Strategy blog: UK Spring Statement

Strategy team: Victor Balfour

The fiscal update and policy changes in March's Spring Statement are important to the domestic political debate, but (as usual) we do not believe these will affect the economic or investment outlook materially.

The hit to growth and household incomes from energy costs will be a little smaller than it otherwise would have been as a result of the Chancellor's measures, but the big picture is intact. The UK is waiting, with the rest of the world, to see just how high its inflation peak will be, how much of an economic slowdown lies ahead, and how interest rates will respond to it all. The answers will be largely shaped by events in Ukraine – events whose humanitarian significance makes these economic questions seem trivial.

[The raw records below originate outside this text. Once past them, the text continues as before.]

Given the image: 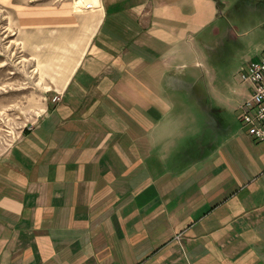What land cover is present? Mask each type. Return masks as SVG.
<instances>
[{"label":"crops","instance_id":"obj_1","mask_svg":"<svg viewBox=\"0 0 264 264\" xmlns=\"http://www.w3.org/2000/svg\"><path fill=\"white\" fill-rule=\"evenodd\" d=\"M96 7L33 12L77 53L20 158L0 159V264H264V141L185 67L220 1Z\"/></svg>","mask_w":264,"mask_h":264},{"label":"rangeland","instance_id":"obj_2","mask_svg":"<svg viewBox=\"0 0 264 264\" xmlns=\"http://www.w3.org/2000/svg\"><path fill=\"white\" fill-rule=\"evenodd\" d=\"M218 1L220 11L210 27L194 36L195 54L185 67L211 110L231 122L236 116L233 108L249 94V87L239 80L241 69L253 59H264V0ZM88 2L92 3L0 0V159L18 149L20 140L38 126L50 104L59 100V88L54 85L64 81L66 73L60 70L70 64L71 54L75 58L77 53L66 47L72 44V36H52L49 32L54 27L33 20V12L35 19H40L54 8L73 20L95 9L83 8ZM72 26L73 22H67V33ZM180 95L186 97L184 92ZM188 97L197 96L192 93ZM192 104L188 111L196 120L188 121L189 129L201 130L203 111L196 99ZM179 237L180 233L175 235Z\"/></svg>","mask_w":264,"mask_h":264},{"label":"built area","instance_id":"obj_3","mask_svg":"<svg viewBox=\"0 0 264 264\" xmlns=\"http://www.w3.org/2000/svg\"><path fill=\"white\" fill-rule=\"evenodd\" d=\"M94 7L90 3L83 5L85 9ZM241 70L239 80L249 87V94L239 106V120L248 135L264 141V59H253Z\"/></svg>","mask_w":264,"mask_h":264},{"label":"bare ground","instance_id":"obj_4","mask_svg":"<svg viewBox=\"0 0 264 264\" xmlns=\"http://www.w3.org/2000/svg\"><path fill=\"white\" fill-rule=\"evenodd\" d=\"M93 3V6H99V0H91ZM90 4H92L91 2H88ZM86 4V3H85ZM97 8V7H96Z\"/></svg>","mask_w":264,"mask_h":264}]
</instances>
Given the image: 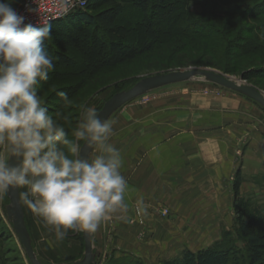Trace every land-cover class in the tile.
I'll use <instances>...</instances> for the list:
<instances>
[{
	"label": "rangeland",
	"instance_id": "1",
	"mask_svg": "<svg viewBox=\"0 0 264 264\" xmlns=\"http://www.w3.org/2000/svg\"><path fill=\"white\" fill-rule=\"evenodd\" d=\"M171 1L165 0L163 8L167 9ZM262 1L191 0L190 11L199 14L205 11H210V14L229 11L246 13V31L243 32V36L251 43V49L246 52H241L239 49L232 50L227 54L226 44L182 37L180 32L183 22H175L176 20L168 24L165 22L163 24L165 27H173L169 29L173 34L167 35L168 31H164L157 47L138 56L130 63L99 74L84 85L79 98L72 100L71 110L66 114L70 120L65 126L71 131L69 138H73L72 131L81 118L82 104L95 107L98 111L121 86L145 76L175 70L209 68L253 85L264 92L263 78H245L246 75L254 72L252 70L258 71L264 66V13L255 15L254 18H250L247 14L251 11L255 12L253 8ZM22 2L23 0H15L13 7L18 8ZM68 20L62 22L66 23ZM234 35L231 37L235 38ZM255 46H260L262 49L254 52ZM75 59L79 60L77 56ZM42 82L43 84L38 85V89L43 92L45 98L55 88L65 85L67 81L51 76L49 80ZM167 87L161 91L155 90L144 98L140 96L129 104L141 107L185 97V103L192 105L193 109L203 110L199 108L201 106L197 104L196 99H212L218 104L228 94L235 93L247 99L252 106L245 107L246 118L238 119V138L227 146L218 148L209 144V141L219 139V135L215 133L216 129L192 127L195 133L201 131L196 138L201 143L203 141L207 143L205 176L203 174L184 176L181 180L180 177H176L171 191L166 193L139 192L137 188H147V190L150 188V177L148 182L144 177L136 176L134 168H131L126 175L123 174L129 184L126 195L129 212L125 219L114 216L110 221L102 223L95 238L93 234L95 264H117V261L125 264L133 260L142 261L143 264H163L164 261L178 257L187 249L192 251L206 249L226 238L229 243H234L243 250L245 243L238 232L236 206H246L250 212L248 214L245 212L246 219L264 211V107L240 93L202 81ZM200 112L202 114L203 111ZM214 112L208 111V114L217 115ZM192 131L189 134L192 135ZM191 147L196 150L193 144ZM200 153L203 155L202 152ZM220 162L221 168L218 167ZM221 171L223 175L219 174ZM239 172L241 187L239 197L236 198L234 183ZM25 190L21 189V192ZM139 198H143L146 211L137 213L135 201ZM8 204L9 198L6 193L0 197V260L3 259V264H30L13 224L7 216ZM23 207L34 249L43 263L71 264L84 258L85 241L68 236L63 242H56L54 234L49 233L43 221L34 217L24 204ZM164 212L167 214L164 215ZM76 234L81 236L83 233L76 232ZM66 242L69 246L64 245ZM69 247H76L73 250L82 247V252L74 259L60 258L59 250L67 253L66 249Z\"/></svg>",
	"mask_w": 264,
	"mask_h": 264
},
{
	"label": "clouds",
	"instance_id": "2",
	"mask_svg": "<svg viewBox=\"0 0 264 264\" xmlns=\"http://www.w3.org/2000/svg\"><path fill=\"white\" fill-rule=\"evenodd\" d=\"M14 3L0 0V197L26 189L19 193L23 204L58 243L70 233L95 234L102 223L129 212L124 157L111 142L115 122L82 104L69 138L68 115L50 113L38 94L56 68L44 46L52 39L51 25L26 23ZM74 6L73 0L59 3L65 12ZM57 95L64 109L71 107L66 92ZM135 210L146 211L143 198Z\"/></svg>",
	"mask_w": 264,
	"mask_h": 264
},
{
	"label": "trees",
	"instance_id": "3",
	"mask_svg": "<svg viewBox=\"0 0 264 264\" xmlns=\"http://www.w3.org/2000/svg\"><path fill=\"white\" fill-rule=\"evenodd\" d=\"M164 1L91 0L85 10L77 11L50 24L52 39L46 41L44 46L56 58V68L53 73H49V79L53 76L67 82L65 85L55 88L45 98L43 92L38 89V94L45 101L48 111L52 114L58 111L67 114L71 109L62 107L57 95L59 92H66L71 100L78 99L82 88L88 84L90 79L130 63L138 56L157 47L164 31H168L167 35L173 34L169 30L173 27H165L163 25L165 22L166 24L175 20V22H183V25L180 24L182 37L226 44L228 48L225 49V52L228 50L227 54L232 50L239 49L241 52H246L251 49V43L243 36V32L246 31V13L229 11L210 14V11H205L199 14L190 11L191 0H172L168 8L164 9ZM253 9L255 12L247 13L250 18L263 14L264 0ZM65 19H69L68 22H62ZM233 34H235V38L231 37ZM261 49L262 47L255 46L253 51ZM75 56L79 58L78 61ZM252 71L254 72L251 74H244L245 78L264 79V66H261L258 71L256 69ZM140 79L142 78L127 82L113 95L133 87ZM40 83L43 84V82ZM103 105L98 109V113ZM66 130L70 135L71 131ZM240 187L239 172L234 183L236 198L239 197ZM236 212L238 214V232L241 240L245 243L243 250L234 243H229L226 238L206 249L198 251L187 249L178 257L164 261L163 264H264V211L259 215L248 216L247 219L244 217L245 212L246 214L250 212L245 205L236 206ZM82 235L84 237V233ZM82 235L70 233L69 238L85 241ZM64 245L69 246L67 242ZM73 248L76 247L66 249L67 253H63L60 249V258L74 259L79 256L82 247L80 249L77 247L74 250ZM3 262L1 259L0 264ZM29 262L31 264L30 259ZM117 264L122 263L117 261ZM125 264H143V262L133 260Z\"/></svg>",
	"mask_w": 264,
	"mask_h": 264
},
{
	"label": "crops",
	"instance_id": "4",
	"mask_svg": "<svg viewBox=\"0 0 264 264\" xmlns=\"http://www.w3.org/2000/svg\"><path fill=\"white\" fill-rule=\"evenodd\" d=\"M196 100L203 110L193 109L192 105L185 103V97L173 98L172 101L141 107L128 103L110 119L115 122L111 142L121 151L125 161L122 174L126 175L134 168L136 176L144 177L148 182L150 177V188L136 186L139 192L167 193L176 177L181 180L184 176H205L207 143L196 138L201 131L198 129L200 132L195 133L192 127L216 129L219 139L209 141V144L218 148L227 146L238 138V119L246 118L245 107L252 106L247 99L235 93L228 94L218 104L207 98ZM208 111H215L217 115L208 114ZM191 131L192 135L189 134ZM219 174L224 173L221 171Z\"/></svg>",
	"mask_w": 264,
	"mask_h": 264
},
{
	"label": "water",
	"instance_id": "5",
	"mask_svg": "<svg viewBox=\"0 0 264 264\" xmlns=\"http://www.w3.org/2000/svg\"><path fill=\"white\" fill-rule=\"evenodd\" d=\"M202 81L215 84L228 90L240 93L248 98L253 99L264 107V92L260 91L253 85L234 79L220 71L209 68H192L187 70H175L167 73L154 74L145 76L140 79L133 87L115 93L103 105L98 114L102 119L109 120L119 109L133 101L134 99L151 93L155 90L185 82ZM84 155H89L85 150ZM19 190H11L7 193L9 204L6 207L7 216L13 224L17 238L23 245L31 264L43 263L33 246L32 236L28 229L25 219V211ZM92 235L84 233L85 239V256L82 260L75 261L71 264H95L96 252L93 250Z\"/></svg>",
	"mask_w": 264,
	"mask_h": 264
},
{
	"label": "built area",
	"instance_id": "6",
	"mask_svg": "<svg viewBox=\"0 0 264 264\" xmlns=\"http://www.w3.org/2000/svg\"><path fill=\"white\" fill-rule=\"evenodd\" d=\"M90 1L86 0V3L79 4L77 0H73L75 6L70 11L65 12L59 7L60 0H24L16 10L19 14L26 17V23L31 22L36 25L52 24L77 11L85 10ZM149 94L142 95L141 97L144 98ZM166 214L164 212V215Z\"/></svg>",
	"mask_w": 264,
	"mask_h": 264
}]
</instances>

Here are a few points overlooked by much of the media coverage this morning:

  • "The biggest fall in living standards since the 1950s" (The Times) is estimated at 2% and refers to a single financial year's drop (in 2022/3). Real household disposable incomes per capita fell further, albeit over a longer period, after the global financial crisis, and on several occasions during the 1970s.
  • After cutting its 2022 growth forecasts, the Office for Budget Responsibility still expects the economy to expand almost 4%. Projected growth in 2023 has been nudged higher, to almost 2%. Employment is expected to continue growing too.
  • Solid growth in GDP, despite falling real household disposable incomes, reflects other sectors doing better (notably, government). If this is an economic crisis, it is one focused on distribution and fairness, not macroeconomics.
  • The OBR has again been too pessimistic on near-term unemployment and government borrowing (which will come as no surprise to our regular readers).
  • In particular, the government deficit has been falling much faster than the OBR suggested as recently as October: the deficit for 2021/22 is now projected at £128bn, compared to £183bn then (an improvement of more than 2% of GDP).
  • The deficit is projected to continue to fall, despite yesterday's package of fuel support measures, extended National Insurance thresholds and reduced fuel duties worth a total of £19bn (almost 1% of GDP) in a full year.
  • The peak in government net debt is now put at just below 96% of GDP, in 2021/2 – that is, (almost) behind us. In March 2021, at the height of pandemic-related uncertainty (and economist overreaction…) the peak was put at 110%, in 2023/4.